Most of the 149 patients were male (85.2%) and current/ex-smokers (87.2%). The median CT emphysema score was 4 (range, 0 to 23). Univariable analysis, patients with a higher CT emphysema score (≥8) had significantly poorer overall survivals (OS) than those with lower scores (5.0 12.3 months, P<0.001). Multivariable analysis showed a higher CT emphysema score (treated as a continuous variable) was a significant independent prognostic factor of poor survival [hazard ratio (HR), 1.85; 95% confidence interval (CI), 1.14 to 3.00; P=0.012], along with extensive stage (HR, 2.27; 95% CI, 1.45-3.53; P<0.001), elevated lactate dehydrogenase (LDH) (HR, 1.52; 95% CI, 1.03-2.23; P=0.034), and supportive care only (HR, 6.46; 95% CI, 3.64-11.48; P<0.001).
Emphysema severity, as determined by baseline CT, is significantly associated with poor prognosis in SCLC.
尽管肺气肿和小细胞肺癌(SCLC)在吸烟者中很常见,但之前没有研究调查过计算机断层扫描(CT)确定的肺气肿对SCLC预后的影响。本研究旨在分析SCLC患者基线CT扫描确定的肺气肿评分的预后价值。
分析了149例连续的SCLC患者的数据。使用戈达德评分系统对基线胸部CT图像上的肺气肿严重程度进行半定量评分(个体患者的可能评分范围为0至24)。回顾性收集临床特征和生存数据。使用Kaplan-Meier方法估计生存率,并使用对数秩检验进行比较。使用多变量Cox比例风险模型确定预后因素。
149例患者中大多数为男性(85.2%),且为当前吸烟者/既往吸烟者(87.2%)。
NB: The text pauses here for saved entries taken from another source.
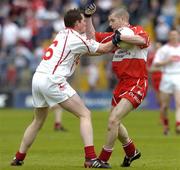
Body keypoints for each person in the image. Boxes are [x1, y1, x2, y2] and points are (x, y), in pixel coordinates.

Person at [10, 8, 121, 168]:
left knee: (37, 121)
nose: (85, 23)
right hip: (53, 80)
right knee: (85, 114)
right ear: (77, 23)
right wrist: (118, 38)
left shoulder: (63, 34)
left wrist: (106, 44)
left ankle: (18, 157)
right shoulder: (76, 38)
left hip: (38, 77)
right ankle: (90, 158)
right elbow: (102, 49)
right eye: (83, 21)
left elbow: (88, 50)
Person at [84, 4, 150, 167]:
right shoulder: (114, 36)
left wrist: (120, 37)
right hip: (122, 84)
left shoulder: (135, 30)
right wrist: (87, 18)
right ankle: (131, 152)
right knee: (115, 122)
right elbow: (92, 37)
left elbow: (143, 40)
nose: (110, 24)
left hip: (137, 82)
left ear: (123, 20)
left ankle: (103, 160)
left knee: (113, 120)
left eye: (113, 20)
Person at [153, 30, 180, 135]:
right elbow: (156, 64)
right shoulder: (163, 50)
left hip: (178, 75)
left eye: (175, 35)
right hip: (167, 76)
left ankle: (178, 124)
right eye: (171, 35)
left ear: (178, 36)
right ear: (169, 37)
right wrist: (167, 61)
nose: (173, 37)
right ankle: (166, 125)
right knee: (164, 106)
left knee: (178, 103)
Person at [147, 42, 163, 123]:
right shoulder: (151, 57)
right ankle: (163, 117)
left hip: (163, 80)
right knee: (159, 101)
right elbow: (148, 69)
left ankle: (162, 118)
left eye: (159, 47)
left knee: (162, 100)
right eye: (156, 47)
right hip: (155, 80)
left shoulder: (164, 57)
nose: (158, 49)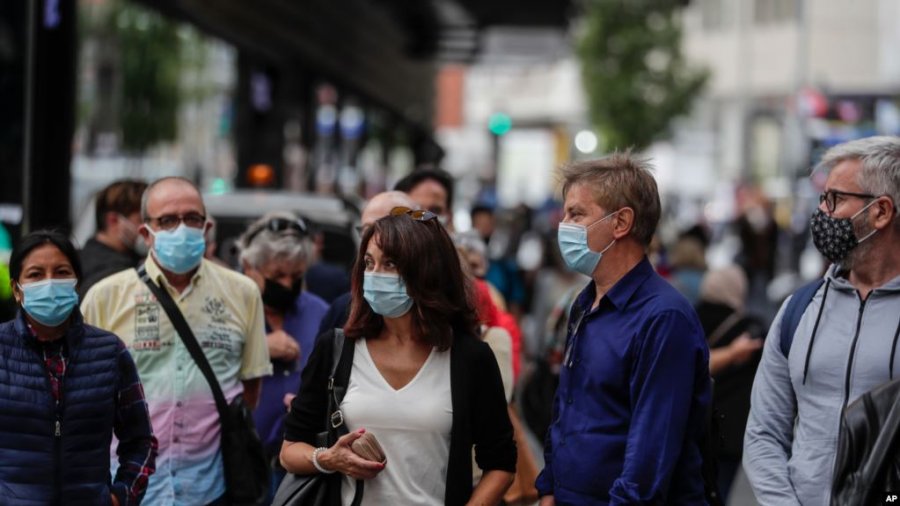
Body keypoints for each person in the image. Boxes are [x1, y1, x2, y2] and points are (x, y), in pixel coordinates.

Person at [280, 207, 516, 505]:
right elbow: (290, 450)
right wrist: (329, 458)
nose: (375, 275)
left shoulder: (470, 358)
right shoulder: (337, 349)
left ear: (427, 271)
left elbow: (501, 463)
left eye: (390, 264)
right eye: (369, 263)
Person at [81, 176, 272, 505]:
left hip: (212, 490)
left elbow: (250, 389)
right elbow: (82, 395)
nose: (181, 228)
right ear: (145, 233)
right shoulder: (105, 297)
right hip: (127, 489)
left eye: (192, 218)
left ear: (206, 227)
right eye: (167, 220)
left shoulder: (242, 293)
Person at [535, 153, 711, 505]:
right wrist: (550, 488)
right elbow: (567, 409)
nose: (563, 224)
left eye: (577, 213)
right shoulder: (585, 303)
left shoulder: (663, 318)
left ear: (621, 223)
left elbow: (652, 448)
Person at [744, 136, 900, 505]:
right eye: (822, 199)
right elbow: (764, 432)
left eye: (836, 199)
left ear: (881, 211)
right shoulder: (798, 310)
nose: (823, 213)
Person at [1, 230, 157, 505]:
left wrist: (120, 496)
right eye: (36, 274)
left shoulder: (109, 351)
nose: (49, 283)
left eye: (61, 272)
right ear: (17, 289)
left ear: (76, 283)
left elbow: (141, 441)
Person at [238, 211, 328, 495]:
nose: (287, 285)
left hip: (298, 468)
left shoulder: (319, 312)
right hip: (241, 465)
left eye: (296, 276)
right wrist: (260, 347)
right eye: (277, 275)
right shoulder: (229, 311)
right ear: (249, 267)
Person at [695, 266, 764, 501]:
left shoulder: (688, 317)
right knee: (718, 492)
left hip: (693, 424)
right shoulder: (750, 328)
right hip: (731, 432)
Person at [317, 190, 419, 334]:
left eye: (388, 229)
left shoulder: (444, 321)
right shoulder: (343, 311)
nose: (375, 240)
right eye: (367, 230)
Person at [79, 179, 148, 297]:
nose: (149, 228)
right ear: (113, 220)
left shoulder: (79, 257)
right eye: (143, 220)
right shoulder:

CT肺气肿评分中位数为4(范围为0至23)。单变量分析显示,CT肺气肿评分较高(≥8)的患者总生存期(OS)明显低于评分较低的患者(5.0对12.3个月,P<0.001)。多变量分析显示,较高的CT肺气肿评分(作为连续变量处理)是生存不良的显著独立预后因素[风险比(HR),1.85;95%置信区间(CI),1.14至3.00;P=0.012],同时还有广泛期(HR,2.27;95%CI,1.45 - 3.53;P<0.001)、乳酸脱氢酶(LDH)升高(HR,1.52;95%CI,1.03 - 2.23;P=0.034)以及仅接受支持治疗(HR,6.46;95%CI,3.64 - 11.48;P<0.001)。
基线CT确定的肺气肿严重程度与SCLC的不良预后显著相关。